Recurrent pregnancy loss (RPL) is a common early pregnancy disorder, defined as two or more consecutive natural miscarriages, affecting approximately 2%-5% of pregnant women [1]. The etiology of RPL is complex and is currently believed to be associated with genetic, immune, anatomical, bacterial infection, and endocrine factors.

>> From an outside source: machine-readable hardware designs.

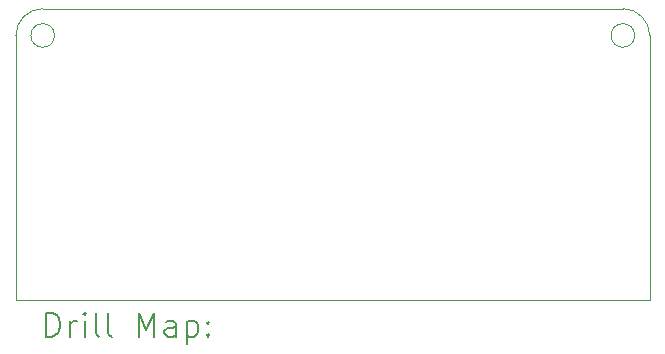
<source format=gbr>
%TF.GenerationSoftware,KiCad,Pcbnew,(6.0.9)*%
%TF.CreationDate,2023-07-18T19:51:59+10:00*%
%TF.ProjectId,VisorPlate2.0,5669736f-7250-46c6-9174-65322e302e6b,rev?*%
%TF.SameCoordinates,Original*%
%TF.FileFunction,Drillmap*%
%TF.FilePolarity,Positive*%
%FSLAX45Y45*%
G04 Gerber Fmt 4.5, Leading zero omitted, Abs format (unit mm)*
G04 Created by KiCad (PCBNEW (6.0.9)) date 2023-07-18 19:51:59*
%MOMM*%
%LPD*%
G01*
G04 APERTURE LIST*
%ADD10C,0.010000*%
%ADD11C,0.100000*%
%ADD12C,0.200000*%
G04 APERTURE END LIST*
D10*
X10844000Y-9146000D02*
X15756000Y-9146000D01*
X10617000Y-9600000D02*
X10617000Y-9373000D01*
X15983000Y-11611000D02*
X15983000Y-9600000D01*
X15983000Y-9373000D02*
X15983000Y-9600000D01*
D11*
X10944000Y-9373000D02*
G75*
G03*
X10944000Y-9373000I-100000J0D01*
G01*
D10*
X15983000Y-9373000D02*
G75*
G03*
X15756000Y-9146000I-227000J0D01*
G01*
X10617000Y-11611000D02*
X15983000Y-11611000D01*
X10844000Y-9146000D02*
G75*
G03*
X10617000Y-9373000I0J-227000D01*
G01*
X10617000Y-9600000D02*
X10617000Y-11611000D01*
D11*
X15856000Y-9373000D02*
G75*
G03*
X15856000Y-9373000I-100000J0D01*
G01*
D12*
X10874119Y-11921976D02*
X10874119Y-11721976D01*
X10921738Y-11721976D01*
X10950310Y-11731500D01*
X10969357Y-11750548D01*
X10978881Y-11769595D01*
X10988405Y-11807690D01*
X10988405Y-11836262D01*
X10978881Y-11874357D01*
X10969357Y-11893405D01*
X10950310Y-11912452D01*
X10921738Y-11921976D01*
X10874119Y-11921976D01*
X11074119Y-11921976D02*
X11074119Y-11788643D01*
X11074119Y-11826738D02*
X11083643Y-11807690D01*
X11093167Y-11798167D01*
X11112214Y-11788643D01*
X11131262Y-11788643D01*
X11197928Y-11921976D02*
X11197928Y-11788643D01*
X11197928Y-11721976D02*
X11188405Y-11731500D01*
X11197928Y-11741024D01*
X11207452Y-11731500D01*
X11197928Y-11721976D01*
X11197928Y-11741024D01*
X11321738Y-11921976D02*
X11302690Y-11912452D01*
X11293167Y-11893405D01*
X11293167Y-11721976D01*
X11426500Y-11921976D02*
X11407452Y-11912452D01*
X11397928Y-11893405D01*
X11397928Y-11721976D01*
X11655071Y-11921976D02*
X11655071Y-11721976D01*
X11721738Y-11864833D01*
X11788405Y-11721976D01*
X11788405Y-11921976D01*
X11969357Y-11921976D02*
X11969357Y-11817214D01*
X11959833Y-11798167D01*
X11940786Y-11788643D01*
X11902690Y-11788643D01*
X11883643Y-11798167D01*
X11969357Y-11912452D02*
X11950309Y-11921976D01*
X11902690Y-11921976D01*
X11883643Y-11912452D01*
X11874119Y-11893405D01*
X11874119Y-11874357D01*
X11883643Y-11855309D01*
X11902690Y-11845786D01*
X11950309Y-11845786D01*
X11969357Y-11836262D01*
X12064595Y-11788643D02*
X12064595Y-11988643D01*
X12064595Y-11798167D02*
X12083643Y-11788643D01*
X12121738Y-11788643D01*
X12140786Y-11798167D01*
X12150309Y-11807690D01*
X12159833Y-11826738D01*
X12159833Y-11883881D01*
X12150309Y-11902928D01*
X12140786Y-11912452D01*
X12121738Y-11921976D01*
X12083643Y-11921976D01*
X12064595Y-11912452D01*
X12245548Y-11902928D02*
X12255071Y-11912452D01*
X12245548Y-11921976D01*
X12236024Y-11912452D01*
X12245548Y-11902928D01*
X12245548Y-11921976D01*
X12245548Y-11798167D02*
X12255071Y-11807690D01*
X12245548Y-11817214D01*
X12236024Y-11807690D01*
X12245548Y-11798167D01*
X12245548Y-11817214D01*
M02*

</source>
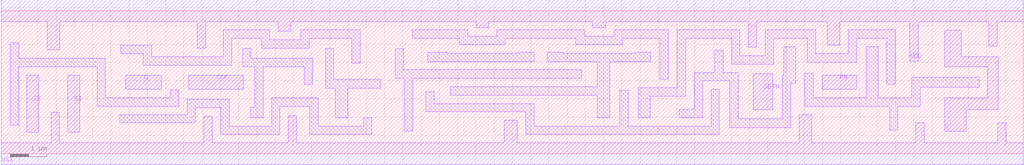
<source format=lef>
# Copyright 2022 GlobalFoundries PDK Authors
#
# Licensed under the Apache License, Version 2.0 (the "License");
# you may not use this file except in compliance with the License.
# You may obtain a copy of the License at
#
#      http://www.apache.org/licenses/LICENSE-2.0
#
# Unless required by applicable law or agreed to in writing, software
# distributed under the License is distributed on an "AS IS" BASIS,
# WITHOUT WARRANTIES OR CONDITIONS OF ANY KIND, either express or implied.
# See the License for the specific language governing permissions and
# limitations under the License.

MACRO gf180mcu_fd_sc_mcu7t5v0__sdffrsnq_2
  CLASS core ;
  FOREIGN gf180mcu_fd_sc_mcu7t5v0__sdffrsnq_2 0.0 0.0 ;
  ORIGIN 0 0 ;
  SYMMETRY X Y ;
  SITE GF018hv5v_mcu_sc7 ;
  SIZE 28 BY 3.92 ;
  PIN D
    DIRECTION INPUT ;
    ANTENNAGATEAREA 0.531 ;
    PORT
      LAYER METAL1 ;
        POLYGON 3.41 1.765 4.39 1.765 4.39 2.155 3.41 2.155  ;
    END
  END D
  PIN RN
    DIRECTION INPUT ;
    ANTENNAGATEAREA 1.3545 ;
    PORT
      LAYER METAL1 ;
        POLYGON 22.49 1.765 23.43 1.765 23.43 2.155 22.49 2.155  ;
    END
  END RN
  PIN SE
    DIRECTION INPUT ;
    ANTENNAGATEAREA 1.062 ;
    PORT
      LAYER METAL1 ;
        POLYGON 0.705 0.595 1.03 0.595 1.03 2.15 0.705 2.15  ;
    END
  END SE
  PIN SETN
    DIRECTION INPUT ;
    ANTENNAGATEAREA 1.062 ;
    PORT
      LAYER METAL1 ;
        POLYGON 20.605 1.21 21.14 1.21 21.14 2.19 20.605 2.19  ;
    END
  END SETN
  PIN SI
    DIRECTION INPUT ;
    ANTENNAGATEAREA 0.531 ;
    PORT
      LAYER METAL1 ;
        POLYGON 1.825 0.595 2.15 0.595 2.15 2.15 1.825 2.15  ;
    END
  END SI
  PIN CLK
    DIRECTION INPUT ;
    USE clock ;
    ANTENNAGATEAREA 0.7415 ;
    PORT
      LAYER METAL1 ;
        POLYGON 5.13 1.765 6.63 1.765 6.63 2.155 5.13 2.155  ;
    END
  END CLK
  PIN Q
    DIRECTION OUTPUT ;
    ANTENNADIFFAREA 1.0608 ;
    PORT
      LAYER METAL1 ;
        POLYGON 25.85 2.385 26.79 2.385 27.025 2.385 27.025 1.535 25.85 1.535 25.85 0.61 26.435 0.61 26.435 1.21 27.31 1.21 27.31 2.66 26.79 2.66 26.3 2.66 26.3 3.38 25.85 3.38  ;
    END
  END Q
  PIN VDD
    DIRECTION INOUT ;
    USE power ;
    SHAPE ABUTMENT ;
    PORT
      LAYER METAL1 ;
        POLYGON 0 3.62 1.26 3.62 1.26 2.845 1.6 2.845 1.6 3.62 5.375 3.62 5.375 2.885 5.605 2.885 5.605 3.62 7.59 3.62 7.59 3.35 7.93 3.35 7.93 3.62 9.835 3.62 10.39 3.62 13.01 3.62 13.01 3.445 13.35 3.445 13.35 3.62 16.2 3.62 16.2 3.445 16.56 3.445 16.56 3.62 18.275 3.62 20.465 3.62 20.465 2.915 20.695 2.915 20.695 3.62 22.63 3.62 22.63 2.97 22.97 2.97 22.97 3.62 24.49 3.62 24.885 3.62 24.885 2.53 25.115 2.53 25.115 3.62 26.79 3.62 27.055 3.62 27.055 2.94 27.285 2.94 27.285 3.62 28 3.62 28 4.22 26.79 4.22 24.49 4.22 18.275 4.22 10.39 4.22 9.835 4.22 0 4.22  ;
    END
  END VDD
  PIN VSS
    DIRECTION INOUT ;
    USE ground ;
    SHAPE ABUTMENT ;
    PORT
      LAYER METAL1 ;
        POLYGON 0 -0.3 28 -0.3 28 0.3 27.525 0.3 27.525 0.85 27.295 0.85 27.295 0.3 25.285 0.3 25.285 0.85 25.055 0.85 25.055 0.3 22.2 0.3 22.2 1.075 21.86 1.075 21.86 0.3 14.14 0.3 14.14 0.915 13.78 0.915 13.78 0.3 8.095 0.3 8.095 1.045 7.865 1.045 7.865 0.3 5.78 0.3 5.78 1.025 5.55 1.025 5.55 0.3 1.595 0.3 1.595 1.14 1.365 1.14 1.365 0.3 0 0.3  ;
    END
  END VSS
  OBS
      LAYER METAL1 ;
        POLYGON 0.245 0.78 0.475 0.78 0.475 2.385 2.625 2.385 2.625 1.305 4.86 1.305 4.86 1.75 4.63 1.75 4.63 1.535 2.855 1.535 2.855 2.615 0.475 2.615 0.475 3.04 0.245 3.04  ;
        POLYGON 6.61 2.385 6.945 2.385 6.945 1.275 6.835 1.275 6.835 0.99 7.175 0.99 7.175 2.385 8.305 2.385 8.305 1.91 8.535 1.91 8.535 2.62 6.84 2.62 6.84 2.89 6.61 2.89  ;
        POLYGON 3.27 2.745 3.89 2.745 3.89 2.42 6.315 2.42 6.315 3.16 7.13 3.16 7.13 2.89 8.435 2.89 8.435 3.16 9.605 3.16 9.605 2.485 9.835 2.485 9.835 3.39 8.205 3.39 8.205 3.12 7.36 3.12 7.36 3.39 6.085 3.39 6.085 2.655 4.12 2.655 4.12 2.975 3.27 2.975  ;
        POLYGON 3.25 0.845 5.32 0.845 5.32 1.26 6.01 1.26 6.01 0.53 7.635 0.53 7.635 1.295 8.45 1.295 8.45 0.53 10.155 0.53 10.155 0.98 9.925 0.98 9.925 0.76 8.68 0.76 8.68 1.53 7.405 1.53 7.405 0.76 6.24 0.76 6.24 1.49 5.09 1.49 5.09 1.075 3.25 1.075  ;
        POLYGON 8.885 1.8 9.15 1.8 9.15 0.99 9.49 0.99 9.49 1.8 10.39 1.8 10.39 2.035 9.115 2.035 9.115 2.89 8.885 2.89  ;
        POLYGON 11.68 2.525 14.6 2.525 14.6 2.78 14.16 2.78 14.16 2.755 12.2 2.755 12.2 2.775 11.68 2.775  ;
        POLYGON 10.8 2.065 11.045 2.065 11.045 0.62 11.275 0.62 11.275 2.065 15.905 2.065 15.905 2.295 11.03 2.295 11.03 2.87 10.8 2.87  ;
        POLYGON 14.96 2.525 16.325 2.525 16.325 1.835 12.295 1.835 12.295 1.605 16.325 1.605 16.325 0.99 16.665 0.99 16.665 2.525 17.79 2.525 17.79 2.78 17.36 2.78 17.36 2.755 15.4 2.755 15.4 2.78 14.96 2.78  ;
        POLYGON 11.265 3.16 12.55 3.16 12.55 2.985 13.81 2.985 13.81 3.16 15.74 3.16 15.74 2.985 17.02 2.985 17.02 3.16 18.045 3.16 18.045 2.035 18.275 2.035 18.275 3.39 16.79 3.39 16.79 3.215 15.97 3.215 15.97 3.39 13.58 3.39 13.58 3.215 12.78 3.215 12.78 3.39 11.265 3.39  ;
        POLYGON 11.625 1.145 14.37 1.145 14.37 0.53 19.675 0.53 19.675 1.765 19.445 1.765 19.445 0.76 17.17 0.76 17.17 1.745 16.94 1.745 16.94 0.76 14.6 0.76 14.6 1.375 11.855 1.375 11.855 1.7 11.625 1.7  ;
        POLYGON 18.57 0.99 19.215 0.99 19.215 1.995 19.955 1.995 19.955 0.715 21.63 0.715 21.63 1.925 21.77 1.925 21.77 2.93 21.43 2.93 21.43 2.155 21.4 2.155 21.4 0.96 20.185 0.96 20.185 2.225 19.775 2.225 19.775 2.835 19.545 2.835 19.545 2.225 18.985 2.225 18.985 1.22 18.57 1.22  ;
        POLYGON 17.445 0.99 17.785 0.99 17.785 1.575 18.755 1.575 18.755 3.16 20.005 3.16 20.005 2.455 21.155 2.455 21.155 3.16 22.08 3.16 22.08 2.51 23.43 2.51 23.43 3.16 24.26 3.16 24.26 1.91 24.49 1.91 24.49 3.39 23.2 3.39 23.2 2.74 22.315 2.74 22.315 3.39 20.925 3.39 20.925 2.685 20.235 2.685 20.235 3.39 18.525 3.39 18.525 1.805 17.445 1.805  ;
        POLYGON 22.01 1.305 24.335 1.305 24.335 0.64 24.565 0.64 24.565 1.305 25.175 1.305 25.175 1.825 26.79 1.825 26.79 2.095 24.945 2.095 24.945 1.535 24.03 1.535 24.03 2.93 23.69 2.93 23.69 1.535 22.24 1.535 22.24 2.2 22.01 2.2  ;
  END
END gf180mcu_fd_sc_mcu7t5v0__sdffrsnq_2

</source>
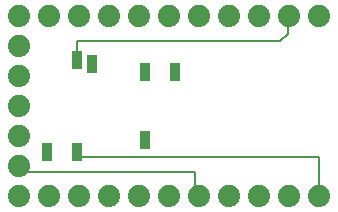
<source format=gbl>
G04 DipTrace 3.3.1.3*
G04 T41_castellated.gbl*
%MOIN*%
G04 #@! TF.FileFunction,Copper,L2,Bot*
G04 #@! TF.Part,Single*
G04 #@! TA.AperFunction,Conductor*
%ADD13C,0.008*%
G04 #@! TA.AperFunction,ComponentPad*
%ADD14R,0.035433X0.059055*%
%ADD16C,0.074*%
%ADD17R,0.035433X0.062992*%
%FSLAX26Y26*%
G04*
G70*
G90*
G75*
G01*
G04 Bottom*
%LPD*%
X640700Y902243D2*
D13*
Y963700D1*
X1318700D1*
X1343700Y988700D1*
Y1043700D1*
X1348700Y1048700D1*
X640700Y595157D2*
Y591700D1*
X653700Y578700D1*
X1448700D1*
Y448700D1*
X448700Y548700D2*
Y543700D1*
X463700Y528700D1*
X1033700D1*
Y463700D1*
X1048700Y448700D1*
D14*
X966700Y862873D3*
X866700D3*
Y634527D3*
D16*
X448700Y548700D3*
Y648700D3*
Y748700D3*
Y848700D3*
Y948700D3*
D17*
X690700Y886495D3*
X640700Y902243D3*
X540700Y595157D3*
X640700D3*
D16*
X1448700Y448700D3*
X1348700D3*
X1248700D3*
X1148700D3*
X1048700D3*
X948700D3*
X848700D3*
X748700D3*
X648700D3*
X548700D3*
X448700D3*
X1448700Y1048700D3*
X1348700D3*
X1248700D3*
X1148700D3*
X1048700D3*
X948700D3*
X848700D3*
X748700D3*
X648700D3*
X548700D3*
X448700D3*
M02*

</source>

Recent studies have suggested that mtDNA abnormalities can affect embryonic development and are a high-risk factor for RPL [2]. Second-generation sequencing of chorionic villus samples from patients with spontaneous and voluntary induced abortion showed a correlation between mtDNA damage and the occurrence of natural miscarriage [2]. DNA ligands that activate the cGAS-STING signaling pathway often include mitochondrial and aberrant cytoplasmic chromatin fragments, which are frequently observed under oxidative stress [12]. Increased production of reactive oxygen species (ROS) in early pregnancy and insufficient antioxidants required to counteract ROS are key factors contributing to RPL [14]. ROS are reactive chemical molecules involved in cell signaling and homeostasis, released in higher amounts during oxygen-consuming cellular processes such as embryonic development. Trophoblast cells in the placental nourishing layer face a higher risk of oxidative stress compared to many other cell types [7]. Therefore, repeated embryo losses may damage the endometrial environment, leading to the formation of an oxidative stress microenvironment and excessive mtDNA escaping into the cytoplasm, triggering the cGAS-STING signaling pathway.